My Boobs and I are Outraged

oscarby Jessica Critcher

Sometimes I wonder what it would be like to go a whole day without feeling angry about misogyny. That day is not today.

Of all the ridiculous things said at the Oscars, I find myself most upset at Seth MacFarlane’s “Boobs” song. It’s like a splinter in my heel: it hurts and I can’t stop picking at it. The fact that I’ve already been told, in the nicest way possible, to calm down about it ties the whole thing up in a nice, sexist bow.

Where do I even start?

MacFarlane sang about having seen several actresses’ breasts in films. That was the entire joke: “We saw your boobs. In that movie that we saw, we saw your boobs.” He then lists specific films in which actresses, most of them present, appeared topless, except for Jennifer Lawrence, of whom he says, “We haven’t seen Jennifer Lawrence’s boobs at all.”

Apparently those are the only two relevant categories for women at the academy awards: those whose breasts we have seen and enjoyed and those whose breasts we haven’t. Maybe that has something to do with why only one woman has ever won Best Director.

The cheeky, adolescent, boys-will-be-boys tone of the song is played off as if it’s supposed to be a compliment. Angelina Jolie’s breasts, MacFarlane says, “made us feel excited and alive.” But whether it’s a famous man with a microphone on television or a stranger yelling at us from a street corner, women are constantly reminded that our bodies are public property – not our own, but belonging to and existing for men.

Even grammatically, the phrase “We saw your boobs” is problematic. It makes viewers the subject of the sentence and ignores the fact that these women have any sort of agency, phrasing it instead as if viewers were peeping without these women’s consent.
★ ★ ★ ★ ★ ★ ★
> WORK TO BE COMPLETED
Continue the essay about Seth MacFarlane's "Boobs" song at the Oscars, picking up right after its final sentence.

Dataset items
★ ★ ★ ★ ★ ★ ★
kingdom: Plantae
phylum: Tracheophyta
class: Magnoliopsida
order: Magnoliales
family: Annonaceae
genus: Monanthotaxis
★ ★ ★ ★ ★ ★ ★
> ANSWER TO THIS PROBLEM
But exposing one’s breasts on film isn’t unequivocally good, either. The double standard would never allow that. It is apparently possible to do this in too many films, as he reminded Kate Winslet, listing off several films in which she appears topless, adding “and whatever you’re shooting right now.”

There was also a cheap dig at Scarlett Johansson, saying we saw her boobs not on the big screen, but on our mobile phones. I couldn’t help but make the connection to women being blackmailed with naked photos on the internet, or the recent trend of revenge porn. He has seen their breasts, he can see them anytime he wants, and he doesn’t let us forget.

Another disturbing thing about this song is that the films listed are serious dramas for which many of the actresses were critically praised. Several of the breasts MacFarlane delights in having seen were exposed in the context of rape or assault in the films. Boys Don’t Cry in particular is about a trans man who is beaten, raped and murdered. I fail to find anything hilarious about that, whether or not we saw Hilary Swank topless.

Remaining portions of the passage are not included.